Districts Partner to Launch New Regional Recycled Water Program

Earlier this week the Metropolitan Water District of Southern California (MWD) and the Sanitation Districts of Los Angeles County launched a water recycling program that could help refill groundwater basins across Southern California and provide water to more than 300,000 homes.

The agencies broke ground on a demonstration advanced purification facility that would generate information needed for the potential future construction of a full-scale recycled water plant.

The Sanitation Districts’ Joint Water Pollution Control Plant in Carson currently treats and cleans wastewater discharged from homes and businesses. Under this potential new recycled water program, MWD would purify treated wastewater through various advanced processes to produce a safe, high-quality water source that could help replenish groundwater basins in Los Angeles and Orange counties.

MWD will also test the use of membrane bioreactors to significantly increase efficiency in water recycling. The demonstration plant will help refine the treatment process and assist in securing regulatory approval for a full-scale plant.

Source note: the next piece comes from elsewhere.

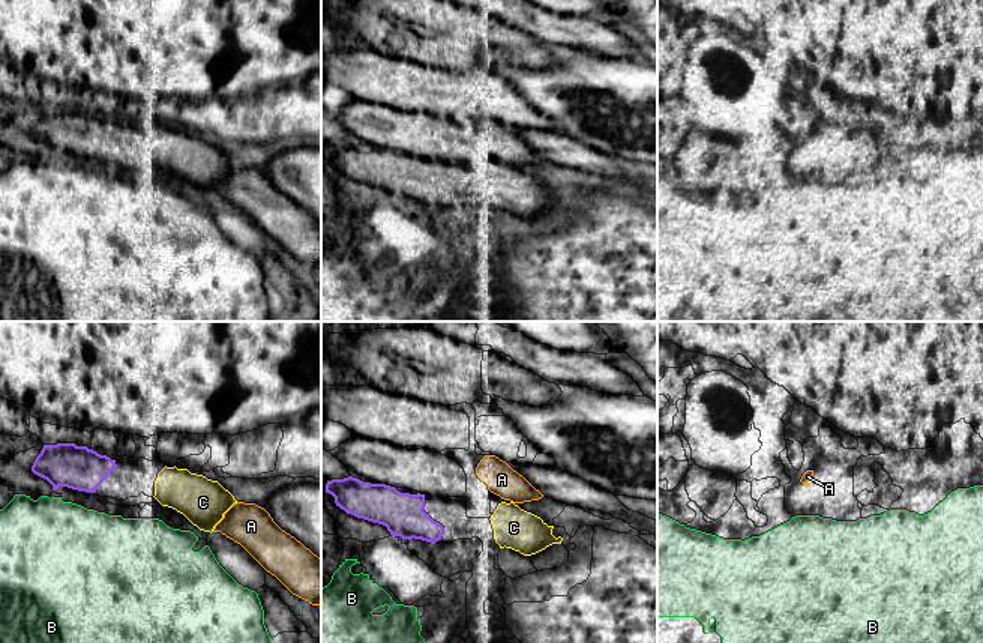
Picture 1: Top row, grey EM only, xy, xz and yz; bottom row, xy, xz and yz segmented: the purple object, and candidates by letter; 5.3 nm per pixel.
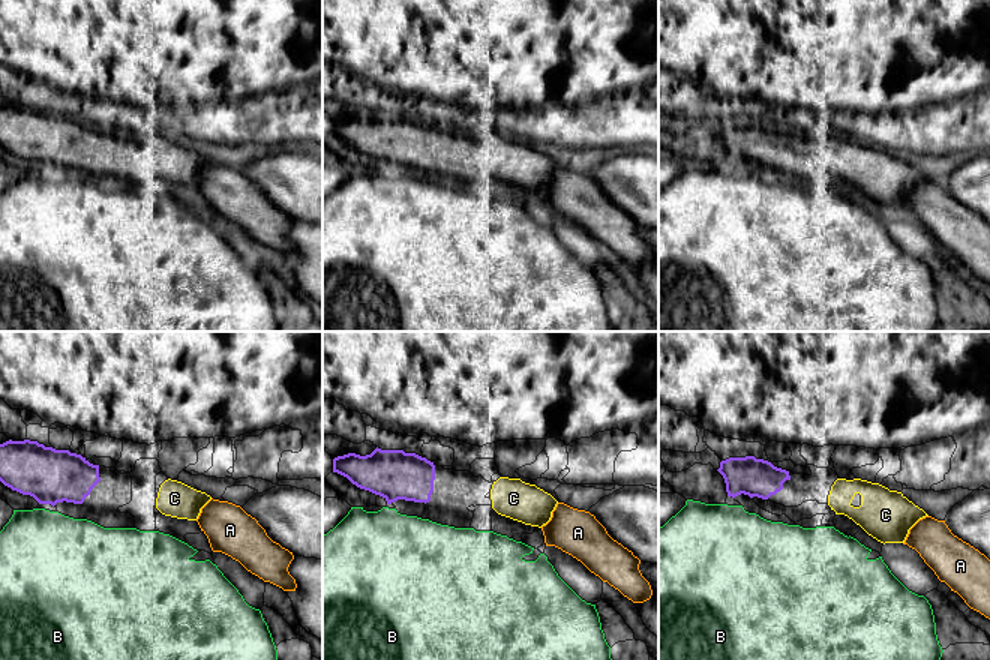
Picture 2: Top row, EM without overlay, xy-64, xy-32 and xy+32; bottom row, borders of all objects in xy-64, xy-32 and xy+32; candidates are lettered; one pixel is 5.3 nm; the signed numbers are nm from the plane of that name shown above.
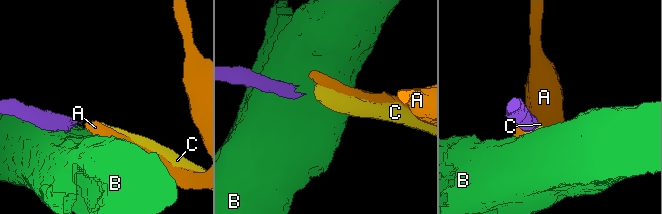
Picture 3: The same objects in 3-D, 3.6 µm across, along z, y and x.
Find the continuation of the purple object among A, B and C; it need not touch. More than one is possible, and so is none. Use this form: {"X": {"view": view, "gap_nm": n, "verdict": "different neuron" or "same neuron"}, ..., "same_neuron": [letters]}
{"A": {"view": "xz", "gap_nm": 300, "verdict": "different neuron"}, "B": {"view": "xy", "gap_nm": 30, "verdict": "different neuron"}, "C": {"view": "xy", "gap_nm": 220, "verdict": "same neuron"}, "same_neuron": ["C"]}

“This is an exciting new chapter for Metropolitan,” board Chairman Randy Record said. “We have long supported recycled water projects on a smaller scale, but this is the first time we’ve embarked on a region-wide project with the potential to become the nation’s largest water recycling plant.”

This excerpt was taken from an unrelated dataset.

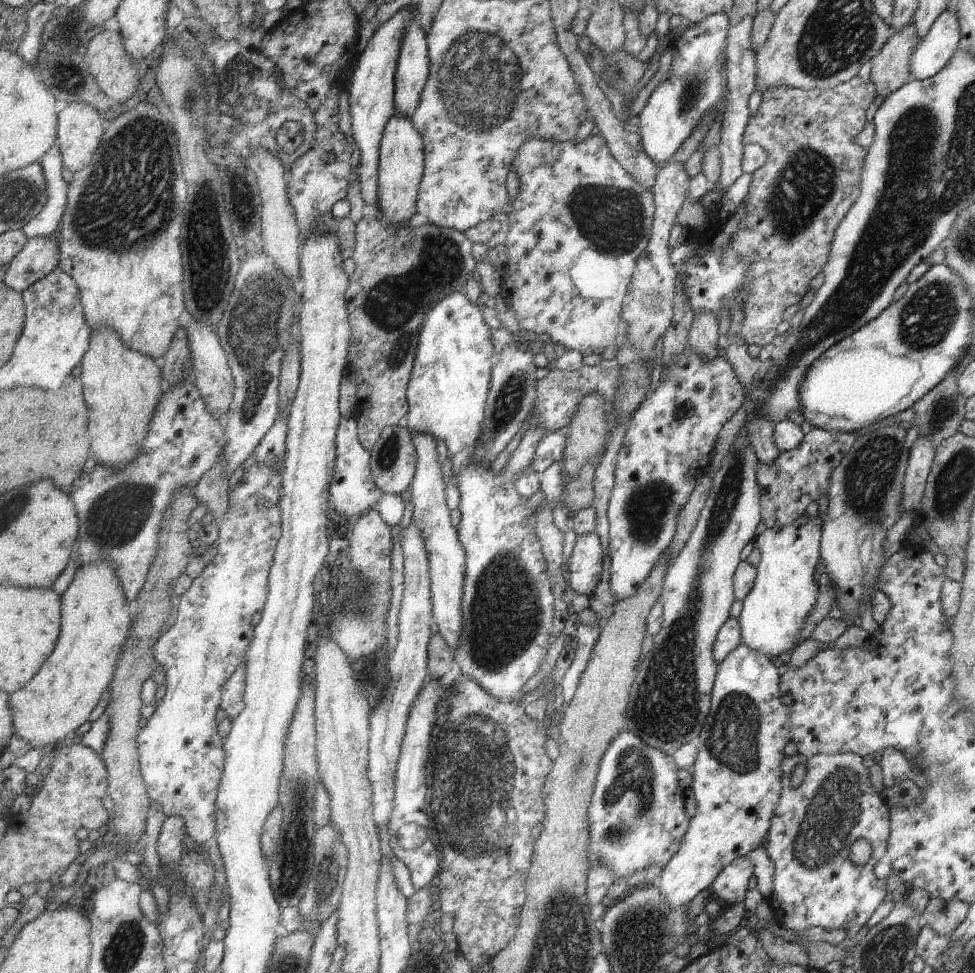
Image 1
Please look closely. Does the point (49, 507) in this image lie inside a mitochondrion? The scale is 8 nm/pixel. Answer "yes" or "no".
no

The project marks MWD’s latest large-scale investment to diversify the region’s water supplies. The agency has invested about half a billion dollars in conservation and local water projects, while at the same time working to improve the reliability of imported water supplies from the Colorado River and Northern California, through projects such as California WaterFix.

“We are seizing the best, most cost-effective, most efficient opportunities to develop and shore-up each of our supplies. Like turf removal and California WaterFix, this recycled water plant is another one of those opportunities,” Record said. “Recycled water will provide us a reliable, drought-proof, climate-resilient, local supply.”

The 500,000-gallon-per-day, $17 million demonstration facility will take about a year to build and then operate for at least a year to produce data for a potential full-scale plant.

The full-scale program, as planned, would produce up to 150 million gallons per day. The purified water would then be pumped from Carson through a new pipeline network to four groundwater basins in Los Angeles and Orange counties, allowing for additional percolation into the ground and aquifer storage. Those basins, which provide water for 7.2 million people, are currently recharged with imported water, rain and, in some cases, recycled water.